▶ _GIVEN DATA_:
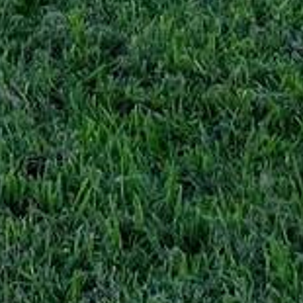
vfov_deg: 6.6
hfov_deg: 6.9
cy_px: -657
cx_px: -475
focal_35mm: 237
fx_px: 2347
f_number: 1.8
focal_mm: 4.25
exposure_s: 1/1543
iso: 32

▶ _TASK DESCRIPTION_: Would you give the entries above again verbatim, omitting the images they contain?

▶ _WRITTEN ANSWER_:
vfov_deg: 6.6
hfov_deg: 6.9
cy_px: -657
cx_px: -475
focal_35mm: 237
fx_px: 2347
f_number: 1.8
focal_mm: 4.25
exposure_s: 1/1543
iso: 32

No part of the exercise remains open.